[Data records]
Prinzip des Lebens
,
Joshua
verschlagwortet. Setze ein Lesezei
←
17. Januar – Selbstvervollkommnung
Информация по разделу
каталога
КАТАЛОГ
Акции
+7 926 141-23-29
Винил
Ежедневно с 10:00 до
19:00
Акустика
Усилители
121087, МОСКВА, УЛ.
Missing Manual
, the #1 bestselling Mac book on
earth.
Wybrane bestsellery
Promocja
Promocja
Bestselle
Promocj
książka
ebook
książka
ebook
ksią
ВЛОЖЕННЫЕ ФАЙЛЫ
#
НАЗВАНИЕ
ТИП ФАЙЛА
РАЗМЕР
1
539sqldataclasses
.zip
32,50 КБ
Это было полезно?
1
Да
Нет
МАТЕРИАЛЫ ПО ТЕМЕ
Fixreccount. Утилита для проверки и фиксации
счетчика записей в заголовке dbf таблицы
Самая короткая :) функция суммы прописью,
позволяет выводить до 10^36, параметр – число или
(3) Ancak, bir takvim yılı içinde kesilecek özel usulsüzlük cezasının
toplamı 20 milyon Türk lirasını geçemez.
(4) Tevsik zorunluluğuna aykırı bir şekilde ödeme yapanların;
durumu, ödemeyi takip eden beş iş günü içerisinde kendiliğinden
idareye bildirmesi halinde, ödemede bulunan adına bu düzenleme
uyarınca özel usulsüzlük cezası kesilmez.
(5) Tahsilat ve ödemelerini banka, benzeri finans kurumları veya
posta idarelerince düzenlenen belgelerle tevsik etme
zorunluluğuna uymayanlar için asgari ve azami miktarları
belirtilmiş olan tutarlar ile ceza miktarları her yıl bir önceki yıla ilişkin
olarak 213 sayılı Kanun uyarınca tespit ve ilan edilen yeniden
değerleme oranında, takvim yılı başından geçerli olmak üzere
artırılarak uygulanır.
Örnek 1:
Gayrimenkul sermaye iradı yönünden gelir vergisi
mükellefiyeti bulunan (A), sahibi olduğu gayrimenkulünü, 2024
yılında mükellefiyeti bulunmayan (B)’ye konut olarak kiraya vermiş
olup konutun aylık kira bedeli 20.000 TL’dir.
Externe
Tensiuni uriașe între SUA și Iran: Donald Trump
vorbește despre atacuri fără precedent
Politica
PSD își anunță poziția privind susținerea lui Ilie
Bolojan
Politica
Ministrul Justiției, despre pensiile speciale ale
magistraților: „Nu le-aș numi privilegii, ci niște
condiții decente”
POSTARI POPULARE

Work to complete: Update the entries above by replacing every "Politica" with "Politics", keeping all other text the same.

Answer space:
Prinzip des Lebens
,
Joshua
verschlagwortet. Setze ein Lesezei
←
17. Januar – Selbstvervollkommnung
Информация по разделу
каталога
КАТАЛОГ
Акции
+7 926 141-23-29
Винил
Ежедневно с 10:00 до
19:00
Акустика
Усилители
121087, МОСКВА, УЛ.
Missing Manual
, the #1 bestselling Mac book on
earth.
Wybrane bestsellery
Promocja
Promocja
Bestselle
Promocj
książka
ebook
książka
ebook
ksią
ВЛОЖЕННЫЕ ФАЙЛЫ
#
НАЗВАНИЕ
ТИП ФАЙЛА
РАЗМЕР
1
539sqldataclasses
.zip
32,50 КБ
Это было полезно?
1
Да
Нет
МАТЕРИАЛЫ ПО ТЕМЕ
Fixreccount. Утилита для проверки и фиксации
счетчика записей в заголовке dbf таблицы
Самая короткая :) функция суммы прописью,
позволяет выводить до 10^36, параметр – число или
(3) Ancak, bir takvim yılı içinde kesilecek özel usulsüzlük cezasının
toplamı 20 milyon Türk lirasını geçemez.
(4) Tevsik zorunluluğuna aykırı bir şekilde ödeme yapanların;
durumu, ödemeyi takip eden beş iş günü içerisinde kendiliğinden
idareye bildirmesi halinde, ödemede bulunan adına bu düzenleme
uyarınca özel usulsüzlük cezası kesilmez.
(5) Tahsilat ve ödemelerini banka, benzeri finans kurumları veya
posta idarelerince düzenlenen belgelerle tevsik etme
zorunluluğuna uymayanlar için asgari ve azami miktarları
belirtilmiş olan tutarlar ile ceza miktarları her yıl bir önceki yıla ilişkin
olarak 213 sayılı Kanun uyarınca tespit ve ilan edilen yeniden
değerleme oranında, takvim yılı başından geçerli olmak üzere
artırılarak uygulanır.
Örnek 1:
Gayrimenkul sermaye iradı yönünden gelir vergisi
mükellefiyeti bulunan (A), sahibi olduğu gayrimenkulünü, 2024
yılında mükellefiyeti bulunmayan (B)’ye konut olarak kiraya vermiş
olup konutun aylık kira bedeli 20.000 TL’dir.
Externe
Tensiuni uriașe între SUA și Iran: Donald Trump
vorbește despre atacuri fără precedent
Politics
PSD își anunță poziția privind susținerea lui Ilie
Bolojan
Politics
Ministrul Justiției, despre pensiile speciale ale
magistraților: „Nu le-aș numi privilegii, ci niște
condiții decente”
POSTARI POPULARE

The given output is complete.